═══ Available data ═══

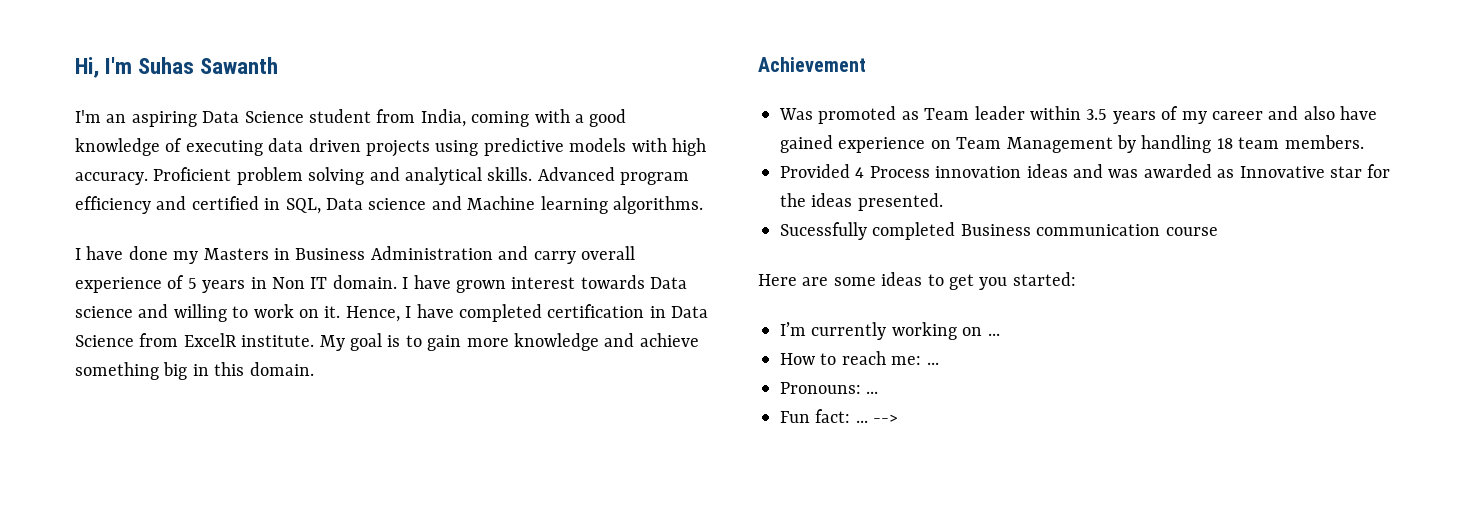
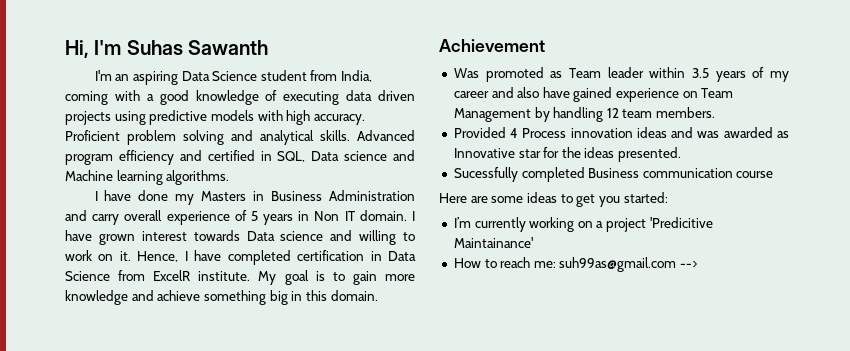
[1216,138,1233,149] 18 -> [606,108,619,118] 12
[987,333,1000,336] ... -> [596,217,713,232] [453,237,533,248] a project 'Predicitive Maintainance'
[926,362,939,365] [780,382,879,394] [780,409,868,423] ... // Pronouns: ... // Fun fact: ... -> [559,257,677,272] suh99as@gmail.com

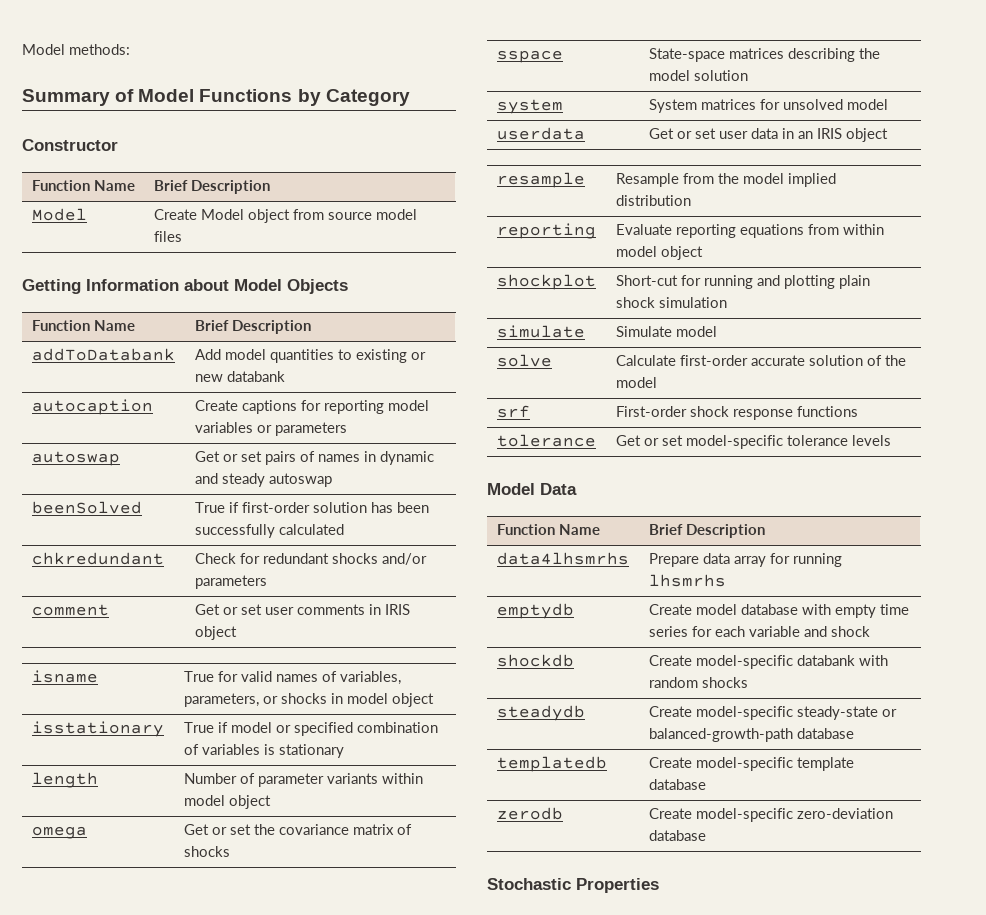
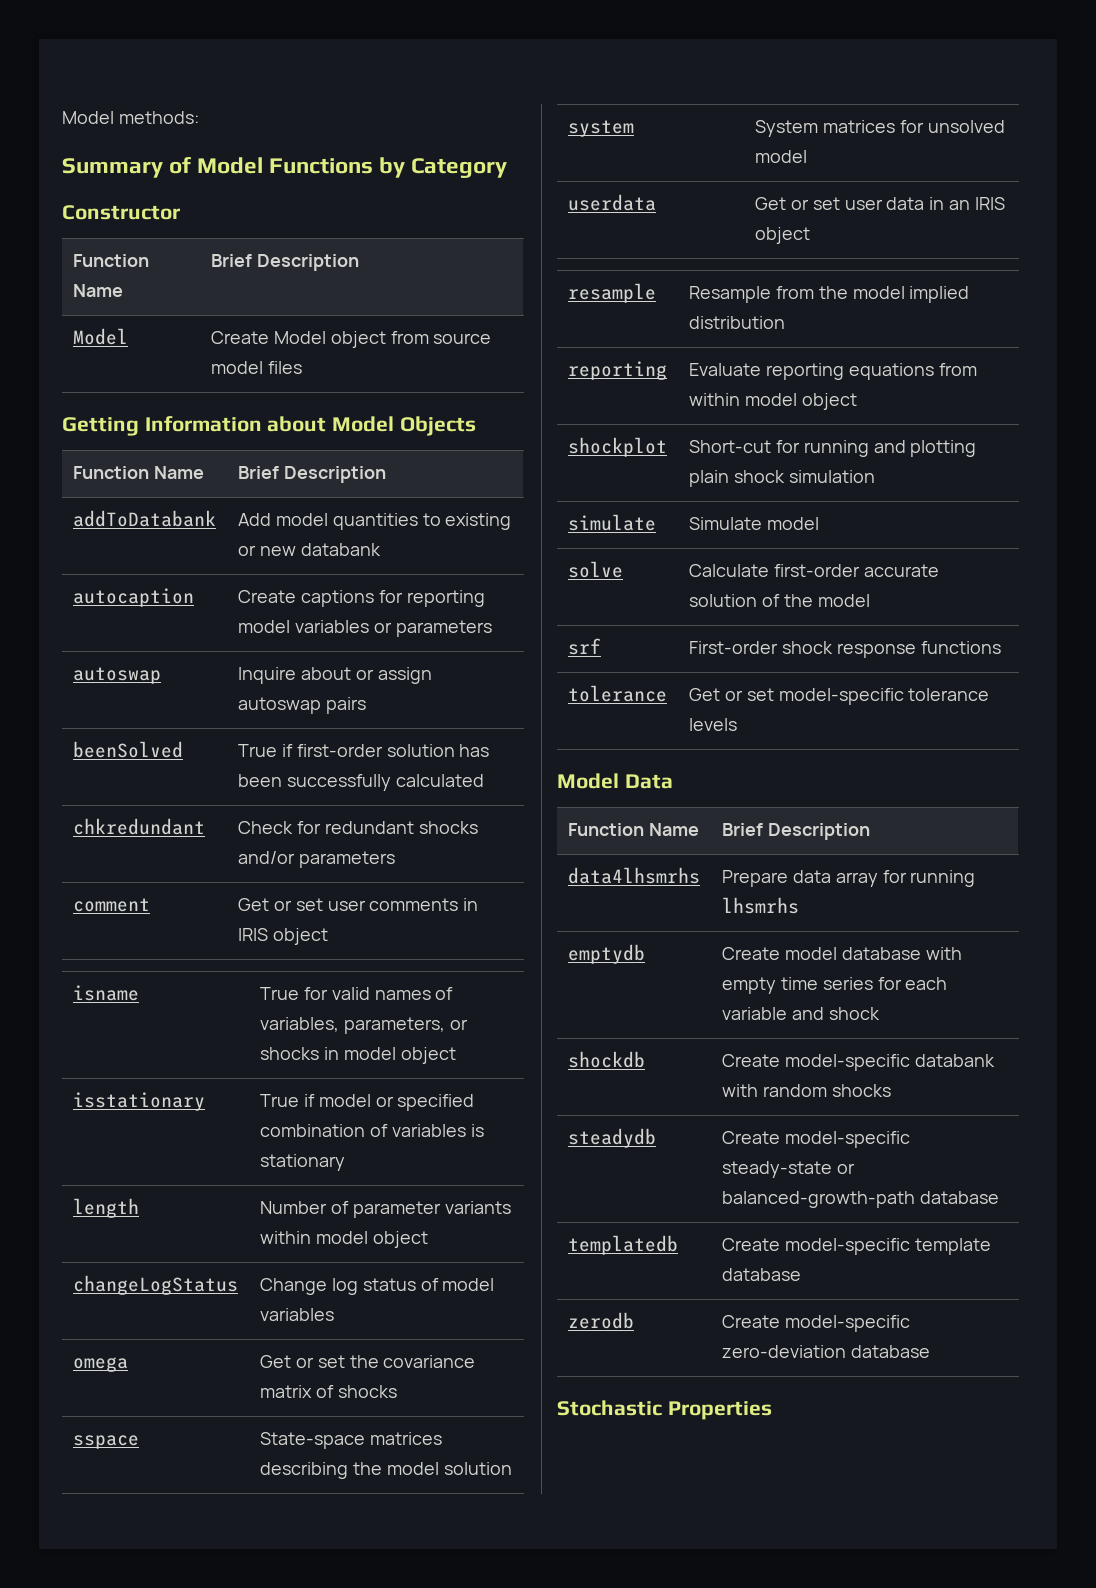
[194,451,434,465] [194,473,332,487] Get or set pairs of names in dynamic and steady autoswap -> [237,667,432,684] [237,697,366,714] Inquire about or assign autoswap pairs
(271, 802) none -> [72,1275,238,1295] [259,1278,495,1295] [259,1308,334,1321] // changeLogStatus | Change log status of model variables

═══

**What is required:** Only the lines from the line holding "[926,362,939,365] [780,382,879,394] [780,409,868,423]" through the last line above belong in the answer, repeated exactly; the pictures do not.

**Answer to the problem:**
[926,362,939,365] [780,382,879,394] [780,409,868,423] ... // Pronouns: ... // Fun fact: ... -> [559,257,677,272] suh99as@gmail.com

[194,451,434,465] [194,473,332,487] Get or set pairs of names in dynamic and steady autoswap -> [237,667,432,684] [237,697,366,714] Inquire about or assign autoswap pairs
(271, 802) none -> [72,1275,238,1295] [259,1278,495,1295] [259,1308,334,1321] // changeLogStatus | Change log status of model variables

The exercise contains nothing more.